- Born: Bhopal, India
- Awards: Goldman Environmental Prize (2004)

= Champa Devi Shukla =

Indian activist from Bhopal

Champa Devi Shukla is an Indian activist from Bhopal. She was awarded the Goldman Environmental Prize in 2004, together with Rashida Bee. Shukla and Bee have struggled for justice for those who survived the 1984 Bhopal disaster, when 20,000 people were killed, and organized campaigns and trials against the responsible company and its owners.

== Bhopal Gas Tragedy ==
Champa Devi Shukla, along with Rashida Bee, led an international campaign seeking justice for the survivors of the 1984 Union Carbide Gas Tragedy in Bhopal.
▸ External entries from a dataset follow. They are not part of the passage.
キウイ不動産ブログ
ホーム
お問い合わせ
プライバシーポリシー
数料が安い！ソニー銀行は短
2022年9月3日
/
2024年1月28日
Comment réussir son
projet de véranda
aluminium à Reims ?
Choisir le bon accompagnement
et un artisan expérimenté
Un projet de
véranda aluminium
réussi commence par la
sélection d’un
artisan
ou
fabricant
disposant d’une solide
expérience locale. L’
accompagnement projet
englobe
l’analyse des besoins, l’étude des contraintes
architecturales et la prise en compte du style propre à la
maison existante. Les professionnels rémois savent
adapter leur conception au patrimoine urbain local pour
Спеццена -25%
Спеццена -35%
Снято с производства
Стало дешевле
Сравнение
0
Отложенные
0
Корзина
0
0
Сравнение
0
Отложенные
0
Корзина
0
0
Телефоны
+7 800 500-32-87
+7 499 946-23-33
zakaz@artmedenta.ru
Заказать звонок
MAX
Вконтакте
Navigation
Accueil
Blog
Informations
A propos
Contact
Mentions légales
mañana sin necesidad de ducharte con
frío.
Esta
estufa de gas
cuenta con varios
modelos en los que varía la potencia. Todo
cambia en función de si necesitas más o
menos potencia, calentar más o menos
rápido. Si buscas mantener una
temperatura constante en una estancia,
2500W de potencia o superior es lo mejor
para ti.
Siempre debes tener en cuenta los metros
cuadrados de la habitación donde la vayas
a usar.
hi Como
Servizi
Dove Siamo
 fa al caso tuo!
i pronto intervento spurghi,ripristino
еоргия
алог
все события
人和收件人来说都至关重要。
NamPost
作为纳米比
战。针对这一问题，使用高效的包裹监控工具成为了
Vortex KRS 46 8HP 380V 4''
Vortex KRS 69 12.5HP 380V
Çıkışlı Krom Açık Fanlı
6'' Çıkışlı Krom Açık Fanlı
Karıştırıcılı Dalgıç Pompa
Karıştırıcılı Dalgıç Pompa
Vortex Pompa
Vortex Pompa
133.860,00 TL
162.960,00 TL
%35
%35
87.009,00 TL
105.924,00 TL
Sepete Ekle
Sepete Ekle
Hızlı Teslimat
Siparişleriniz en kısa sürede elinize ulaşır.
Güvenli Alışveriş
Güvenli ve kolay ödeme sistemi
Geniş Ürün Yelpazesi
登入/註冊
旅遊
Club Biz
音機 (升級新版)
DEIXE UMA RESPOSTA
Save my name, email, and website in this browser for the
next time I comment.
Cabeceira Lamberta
Starting with protests and rallies in India, Shukla took her fight against Union Carbide Company (UCC) and its partner, Dow Chemicals, to the streets of New York and other American cities. Dow Chemicals is today fighting a series of cases filed by Champa and other protesters. In 2002, they organised a 19-day hunger strike in New Delhi, demanding that the former Union Carbide CEO Warren Anderson face a criminal trial in Bhopal.

== Awards ==
Shukla, along with Bee, was awarded the 2004 Goldman Environmental Prize for bringing the Bhopal disaster to the international center stage.

== Personal life ==
Shukla works at the Central Government Press, where she is a junior binder. She was married to a government employee who was killed by cancer in 1997. Two of Shukla's sons also died due to health problems as a result of the methyl isocyanate gas leak. Three other children are still alive, but none lead a normal life.